▶ Auszug zum Lesen:
Samuel Beckett «Glückliche Tage» | Schauspielhaus Zürich

Positiv denken!

Glückliche Tage
© Toni Suter (T+T Fotografie)

Samuel Becketts 1961 in New York uraufgeführtes Stück ist ein Stück der leisen Töne wie auch Werner Düggelin ein Meister in der Regie der leisen Beckett-Töne ist. Und auch Imogen Kogge und Ludwig Boettger als Winnie und Willie zeigen ihr schauspielerisches Können – mit leisen Tönen.

Von Jolanda Heller.

Positiv denken, wenn man in einem Haufen von Trümmerteilen sitzt. Ein Trümmerhaufen, der eine Mauer oder die Welt in zwei Teile zerbrochen hat und in dem man feststeckt und sich von der Hüfte abwärts nicht bewegen kann. Das ist nicht einfach. Winnie (Imogen Kogge) gelingt das. Jeden neuen Tag wacht sie von einer schrillen Glocke geweckt auf, spricht ein kurzes Gebet und geht ihrem Tagwerk nach. Jeder Tag wird wie sie meint «wieder ein glücklicher Tag gewesen sein».

Optimismus für zwei
So viel Optimismus und Freude am Leben ist bemerkenswert. Ist er ihrem Gottesglauben geschuldet? Man könnte es fast glauben, doch das Stück ist von Samuel Beckett geschrieben worden, der mit «Warten auf Godot» eigentlich jedem diesen Glauben hat nehmen müssen. Das mag für die Zuschauer gelten, die Figuren scheinen sich diesen Glauben erhalten zu haben. Der Fatalität ihres Schicksals, in die sie sich ergeben, ist aber nie entwürdigend dargestellt. Beckett stellt so das kleine Glück und Unglück – je nach Betrachtungsweise – subtil und glaubhaft dar. Doch was treibt Winnie denn an, dass sie wie jeden Tag so auch heute die Zahnbürste aus ihrer Tasche hervorkramt und der Zahnpastatube den letzten kleinen Rest Zahnpasta herausdrückt und sich die Zähne bürstet? Nicht die Angst vor Karies. Was lässt sie so verdammt positiv sein? So positiv, dass auch ihr Mann Willie (Ludwig Boettger), der – fast immer unsichtbar hinter ihrem Rücken und dem Trümmerhaufen ­– bei ihr bleibt? Ihr Optimismus, ihre Lebensfreude lässt ihn wohl trotz der Widrigkeiten bei ihr bleiben. Oder ist es doch auch das christliche «bis dass der Tod euch scheidet»? Wir erfahren es nicht.

▶ Gestellte Aufgabe 1:
In welcher Stadt wurde das Stück laut der Theaterkritik zu «Glückliche Tage» 1961 uraufgeführt?
▶ Gestellte Aufgabe 2:
Aktualisiere die Datensätze vom Anfang bis einschließlich der Zeile mit „green pentagon at (70, 31): moved“, indem du „trapezoid“ durch „parallelogram“ ersetzt, und gib nur diese Zeilen aus.

▶ Bereitgestellte Datensätze:
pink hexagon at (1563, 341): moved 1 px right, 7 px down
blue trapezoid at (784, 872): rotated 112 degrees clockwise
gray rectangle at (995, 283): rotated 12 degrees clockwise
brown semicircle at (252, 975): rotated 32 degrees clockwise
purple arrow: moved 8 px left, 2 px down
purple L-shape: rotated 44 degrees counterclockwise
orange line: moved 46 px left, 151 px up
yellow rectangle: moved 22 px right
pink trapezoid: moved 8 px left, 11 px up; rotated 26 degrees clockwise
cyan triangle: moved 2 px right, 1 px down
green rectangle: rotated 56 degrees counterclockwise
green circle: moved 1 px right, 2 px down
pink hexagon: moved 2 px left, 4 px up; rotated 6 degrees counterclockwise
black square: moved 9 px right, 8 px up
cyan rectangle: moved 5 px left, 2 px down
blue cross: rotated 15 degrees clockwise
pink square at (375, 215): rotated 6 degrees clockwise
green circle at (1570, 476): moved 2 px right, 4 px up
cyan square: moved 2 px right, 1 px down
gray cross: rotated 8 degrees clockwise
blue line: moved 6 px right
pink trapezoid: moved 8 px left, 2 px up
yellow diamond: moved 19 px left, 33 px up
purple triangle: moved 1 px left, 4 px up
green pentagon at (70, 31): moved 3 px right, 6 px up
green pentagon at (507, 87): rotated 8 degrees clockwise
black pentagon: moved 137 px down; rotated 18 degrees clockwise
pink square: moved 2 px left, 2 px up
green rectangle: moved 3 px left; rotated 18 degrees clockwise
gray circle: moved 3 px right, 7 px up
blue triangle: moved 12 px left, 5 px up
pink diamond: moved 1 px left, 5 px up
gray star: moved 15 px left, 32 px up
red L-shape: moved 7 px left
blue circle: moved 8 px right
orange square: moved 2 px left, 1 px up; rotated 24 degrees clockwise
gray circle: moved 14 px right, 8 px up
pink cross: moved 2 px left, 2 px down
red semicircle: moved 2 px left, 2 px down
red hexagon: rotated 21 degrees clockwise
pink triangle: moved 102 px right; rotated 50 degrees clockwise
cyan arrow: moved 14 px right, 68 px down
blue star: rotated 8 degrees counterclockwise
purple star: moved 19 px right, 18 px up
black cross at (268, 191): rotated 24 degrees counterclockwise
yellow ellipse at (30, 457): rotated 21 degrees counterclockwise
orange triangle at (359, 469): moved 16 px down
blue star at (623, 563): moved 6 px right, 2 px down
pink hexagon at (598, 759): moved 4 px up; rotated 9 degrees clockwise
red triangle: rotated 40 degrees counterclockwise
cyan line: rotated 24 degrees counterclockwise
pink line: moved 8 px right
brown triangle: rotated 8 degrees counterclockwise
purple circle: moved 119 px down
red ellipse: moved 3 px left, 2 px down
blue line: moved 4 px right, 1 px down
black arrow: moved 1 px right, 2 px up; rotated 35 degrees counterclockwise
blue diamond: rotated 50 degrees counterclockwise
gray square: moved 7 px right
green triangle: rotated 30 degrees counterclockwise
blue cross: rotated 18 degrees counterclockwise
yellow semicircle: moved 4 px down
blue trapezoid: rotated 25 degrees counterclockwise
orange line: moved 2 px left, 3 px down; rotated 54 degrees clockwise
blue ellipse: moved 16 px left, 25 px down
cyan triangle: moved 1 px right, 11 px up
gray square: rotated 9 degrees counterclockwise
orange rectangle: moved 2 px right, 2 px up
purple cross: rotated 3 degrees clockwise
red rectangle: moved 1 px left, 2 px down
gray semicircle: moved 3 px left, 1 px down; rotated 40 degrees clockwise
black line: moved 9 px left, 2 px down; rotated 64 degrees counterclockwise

▶ Antwort 1:
In New York.

▶ Antwort 2:
pink hexagon at (1563, 341): moved 1 px right, 7 px down
blue parallelogram at (784, 872): rotated 112 degrees clockwise
gray rectangle at (995, 283): rotated 12 degrees clockwise
brown semicircle at (252, 975): rotated 32 degrees clockwise
purple arrow: moved 8 px left, 2 px down
purple L-shape: rotated 44 degrees counterclockwise
orange line: moved 46 px left, 151 px up
yellow rectangle: moved 22 px right
pink parallelogram: moved 8 px left, 11 px up; rotated 26 degrees clockwise
cyan triangle: moved 2 px right, 1 px down
green rectangle: rotated 56 degrees counterclockwise
green circle: moved 1 px right, 2 px down
pink hexagon: moved 2 px left, 4 px up; rotated 6 degrees counterclockwise
black square: moved 9 px right, 8 px up
cyan rectangle: moved 5 px left, 2 px down
blue cross: rotated 15 degrees clockwise
pink square at (375, 215): rotated 6 degrees clockwise
green circle at (1570, 476): moved 2 px right, 4 px up
cyan square: moved 2 px right, 1 px down
gray cross: rotated 8 degrees clockwise
blue line: moved 6 px right
pink parallelogram: moved 8 px left, 2 px up
yellow diamond: moved 19 px left, 33 px up
purple triangle: moved 1 px left, 4 px up
green pentagon at (70, 31): moved 3 px right, 6 px up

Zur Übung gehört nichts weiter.